## Cosa fare
Modifica la parte dell'elenco che va dall'inizio fino alla riga contenente "SRL. Capital social 200 RON", inclusa, sostituendo "RON" con "lei" e lasciando invariato tutto il resto. Riporta solo quelle righe, senza le immagini.

## Materiale fornito
━━━
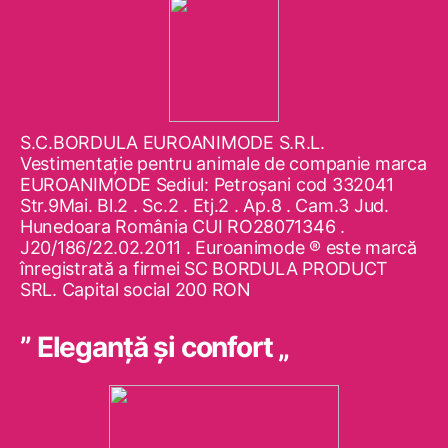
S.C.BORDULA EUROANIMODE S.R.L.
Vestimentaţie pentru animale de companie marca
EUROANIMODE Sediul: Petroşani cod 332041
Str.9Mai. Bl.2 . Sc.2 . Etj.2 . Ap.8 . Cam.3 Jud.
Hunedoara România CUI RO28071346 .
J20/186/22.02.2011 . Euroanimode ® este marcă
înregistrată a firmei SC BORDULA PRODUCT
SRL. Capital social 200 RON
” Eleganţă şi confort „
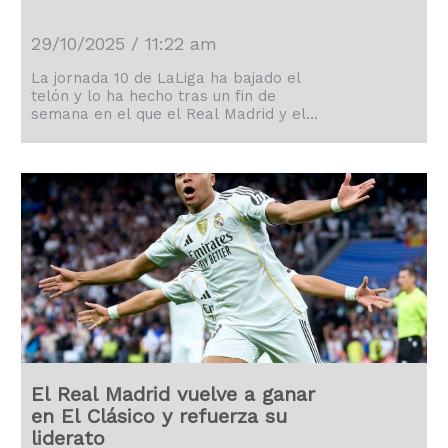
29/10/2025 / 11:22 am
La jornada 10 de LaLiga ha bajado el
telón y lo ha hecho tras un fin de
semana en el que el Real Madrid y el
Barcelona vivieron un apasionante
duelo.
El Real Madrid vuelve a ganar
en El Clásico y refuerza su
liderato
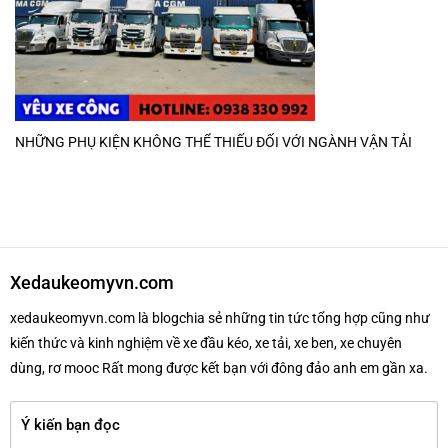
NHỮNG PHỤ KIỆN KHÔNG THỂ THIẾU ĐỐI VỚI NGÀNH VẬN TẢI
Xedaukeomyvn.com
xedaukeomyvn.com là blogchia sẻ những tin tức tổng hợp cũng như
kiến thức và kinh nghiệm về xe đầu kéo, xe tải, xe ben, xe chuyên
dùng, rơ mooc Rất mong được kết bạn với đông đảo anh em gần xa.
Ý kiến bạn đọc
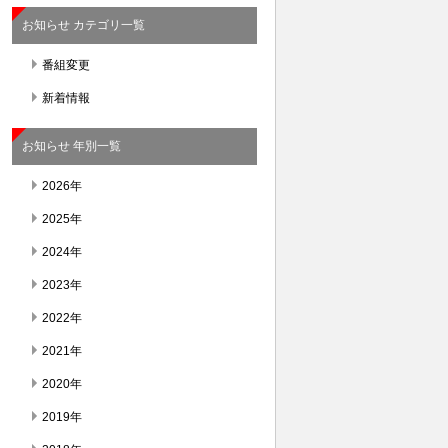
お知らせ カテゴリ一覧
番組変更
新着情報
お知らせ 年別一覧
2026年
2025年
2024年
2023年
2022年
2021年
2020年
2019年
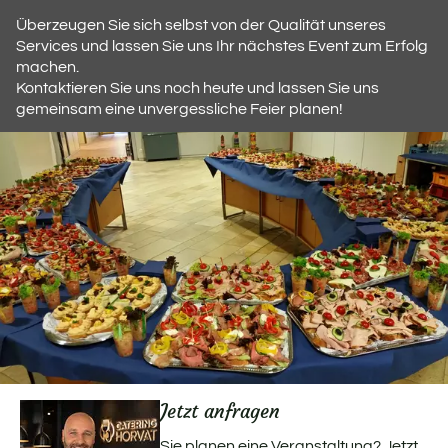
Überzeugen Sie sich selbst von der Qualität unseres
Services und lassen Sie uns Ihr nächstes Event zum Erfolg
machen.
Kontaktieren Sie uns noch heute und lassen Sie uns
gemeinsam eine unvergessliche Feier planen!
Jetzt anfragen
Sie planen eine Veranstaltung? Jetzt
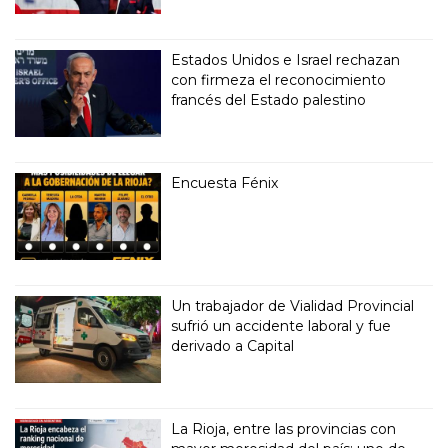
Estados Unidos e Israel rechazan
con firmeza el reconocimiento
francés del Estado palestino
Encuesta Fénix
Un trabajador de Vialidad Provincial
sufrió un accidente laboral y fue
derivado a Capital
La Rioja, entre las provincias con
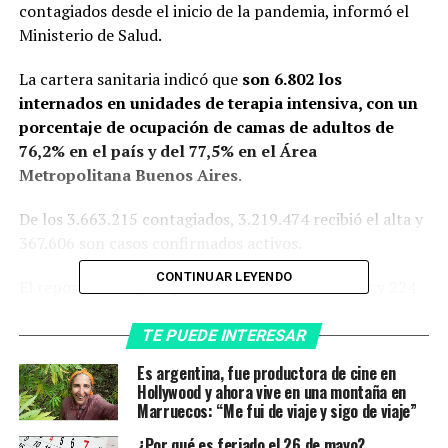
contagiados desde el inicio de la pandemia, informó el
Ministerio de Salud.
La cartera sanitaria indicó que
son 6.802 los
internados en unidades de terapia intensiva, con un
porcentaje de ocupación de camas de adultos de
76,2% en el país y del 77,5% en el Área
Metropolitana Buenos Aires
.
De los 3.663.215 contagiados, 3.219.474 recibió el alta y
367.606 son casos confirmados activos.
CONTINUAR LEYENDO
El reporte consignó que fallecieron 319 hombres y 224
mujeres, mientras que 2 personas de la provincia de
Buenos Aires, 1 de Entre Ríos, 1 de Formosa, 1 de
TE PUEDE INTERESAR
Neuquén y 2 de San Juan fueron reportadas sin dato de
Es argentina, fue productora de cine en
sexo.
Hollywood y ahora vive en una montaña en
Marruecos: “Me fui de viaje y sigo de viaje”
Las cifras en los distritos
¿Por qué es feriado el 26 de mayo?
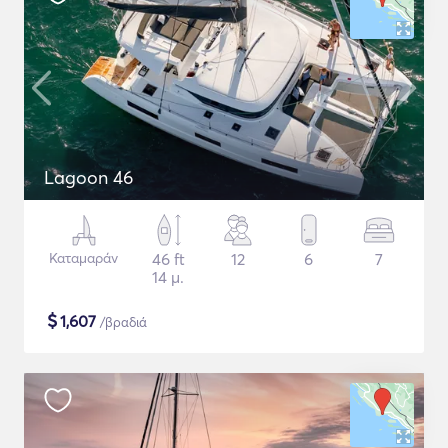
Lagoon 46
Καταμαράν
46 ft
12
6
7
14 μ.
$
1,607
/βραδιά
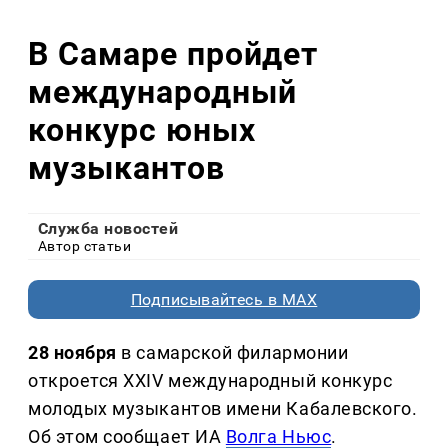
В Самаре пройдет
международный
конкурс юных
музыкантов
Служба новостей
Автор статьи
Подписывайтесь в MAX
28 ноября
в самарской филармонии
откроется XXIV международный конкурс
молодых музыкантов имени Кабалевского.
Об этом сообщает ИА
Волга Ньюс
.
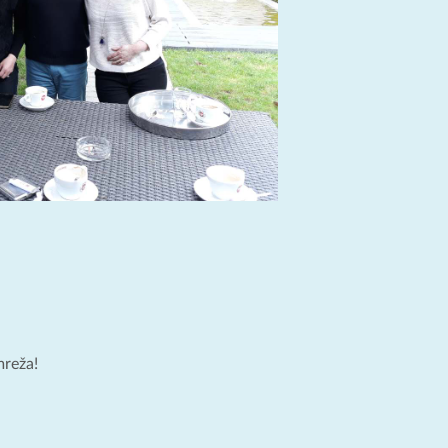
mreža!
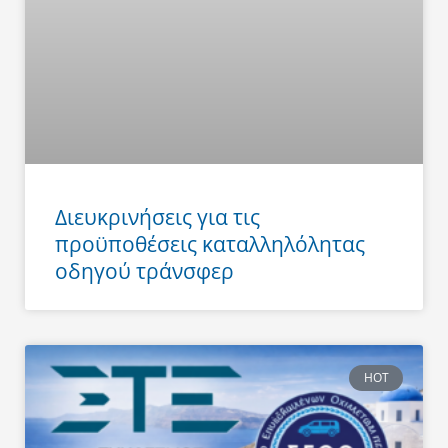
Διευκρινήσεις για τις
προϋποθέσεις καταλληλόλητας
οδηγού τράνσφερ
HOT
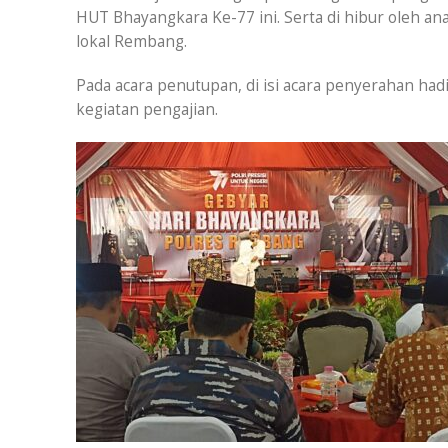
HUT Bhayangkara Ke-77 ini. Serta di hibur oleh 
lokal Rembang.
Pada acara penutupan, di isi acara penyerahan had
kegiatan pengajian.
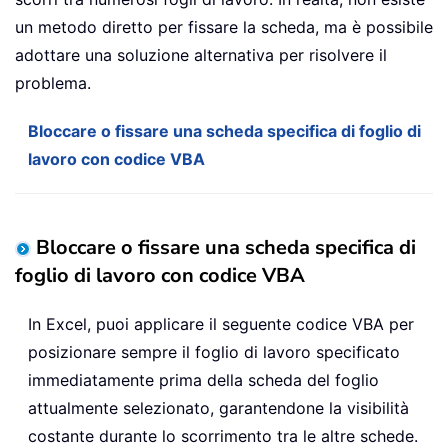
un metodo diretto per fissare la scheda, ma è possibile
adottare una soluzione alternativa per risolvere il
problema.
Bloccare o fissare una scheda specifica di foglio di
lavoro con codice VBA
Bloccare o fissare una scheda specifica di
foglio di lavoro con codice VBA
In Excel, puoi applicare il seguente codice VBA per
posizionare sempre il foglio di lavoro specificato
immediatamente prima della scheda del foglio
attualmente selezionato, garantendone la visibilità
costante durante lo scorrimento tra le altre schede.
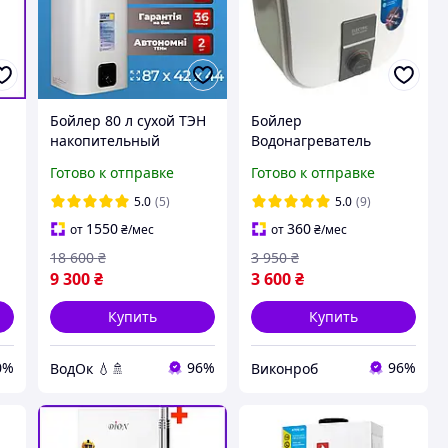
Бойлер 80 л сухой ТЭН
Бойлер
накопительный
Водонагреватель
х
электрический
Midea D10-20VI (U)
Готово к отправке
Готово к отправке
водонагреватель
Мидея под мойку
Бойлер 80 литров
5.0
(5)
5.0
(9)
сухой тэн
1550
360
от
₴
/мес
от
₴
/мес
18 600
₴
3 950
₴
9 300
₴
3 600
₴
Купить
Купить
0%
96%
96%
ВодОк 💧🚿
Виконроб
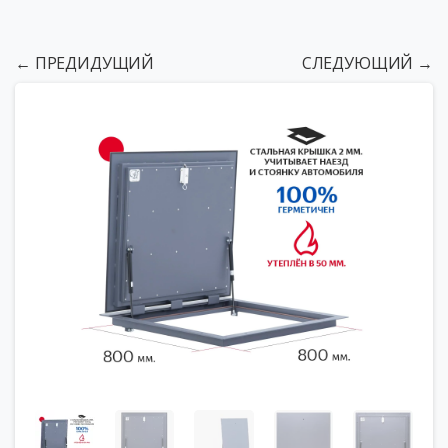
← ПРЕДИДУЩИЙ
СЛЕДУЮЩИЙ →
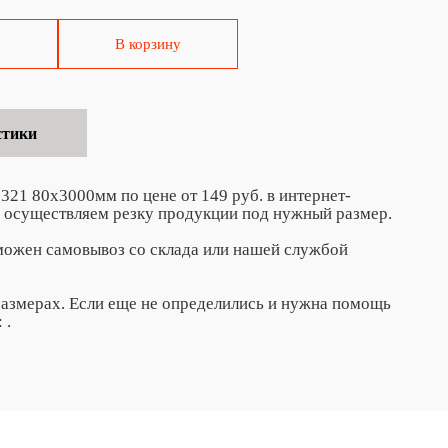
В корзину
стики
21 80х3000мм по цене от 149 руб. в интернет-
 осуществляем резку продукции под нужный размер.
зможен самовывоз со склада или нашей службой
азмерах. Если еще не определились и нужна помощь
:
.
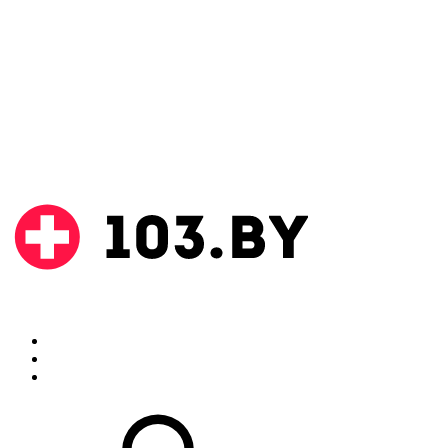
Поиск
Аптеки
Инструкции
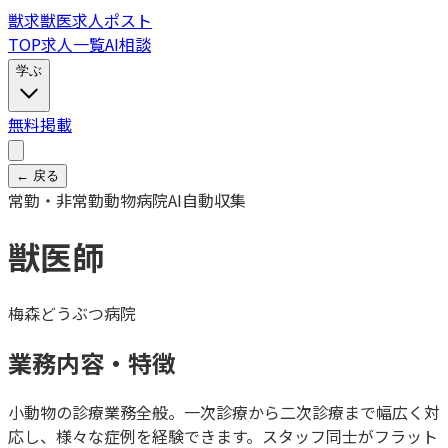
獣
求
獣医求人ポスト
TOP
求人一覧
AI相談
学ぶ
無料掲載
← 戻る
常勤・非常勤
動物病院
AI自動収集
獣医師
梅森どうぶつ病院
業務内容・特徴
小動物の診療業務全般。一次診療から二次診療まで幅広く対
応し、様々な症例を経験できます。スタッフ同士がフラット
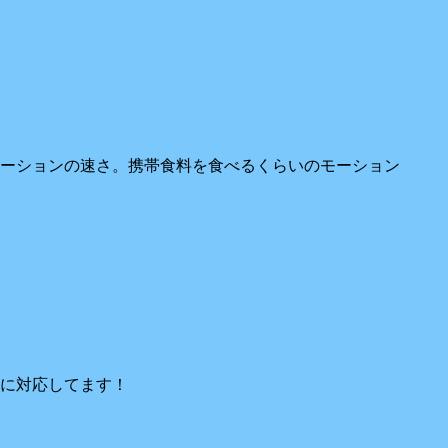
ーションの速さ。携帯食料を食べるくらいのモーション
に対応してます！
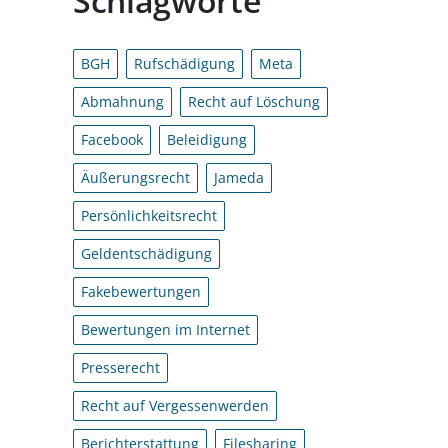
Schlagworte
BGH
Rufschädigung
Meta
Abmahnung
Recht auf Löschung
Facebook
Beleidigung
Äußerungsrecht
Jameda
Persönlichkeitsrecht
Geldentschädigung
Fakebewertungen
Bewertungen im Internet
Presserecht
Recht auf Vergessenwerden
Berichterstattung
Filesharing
━━━
## Soluzione svolta
S.C.BORDULA EUROANIMODE S.R.L.
Vestimentaţie pentru animale de companie marca
EUROANIMODE Sediul: Petroşani cod 332041
Str.9Mai. Bl.2 . Sc.2 . Etj.2 . Ap.8 . Cam.3 Jud.
Hunedoara România CUI RO28071346 .
J20/186/22.02.2011 . Euroanimode ® este marcă
înregistrată a firmei SC BORDULA PRODUCT
SRL. Capital social 200 lei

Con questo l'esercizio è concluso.